Action item: Among the records below, find each line bearing the word "VISUALIZER" and copy it.

Data:

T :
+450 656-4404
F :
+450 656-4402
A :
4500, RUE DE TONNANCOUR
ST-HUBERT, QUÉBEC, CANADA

* * *

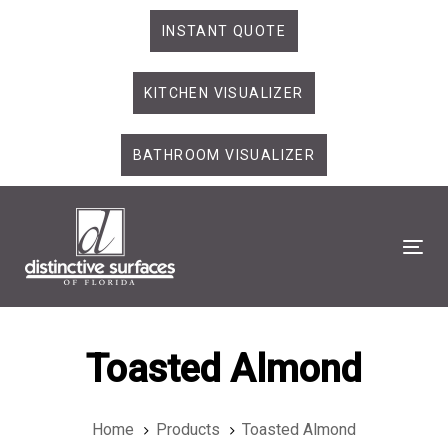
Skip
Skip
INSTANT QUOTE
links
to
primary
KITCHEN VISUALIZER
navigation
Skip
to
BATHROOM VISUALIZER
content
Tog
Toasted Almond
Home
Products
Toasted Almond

Output for this task:
KITCHEN VISUALIZER
BATHROOM VISUALIZER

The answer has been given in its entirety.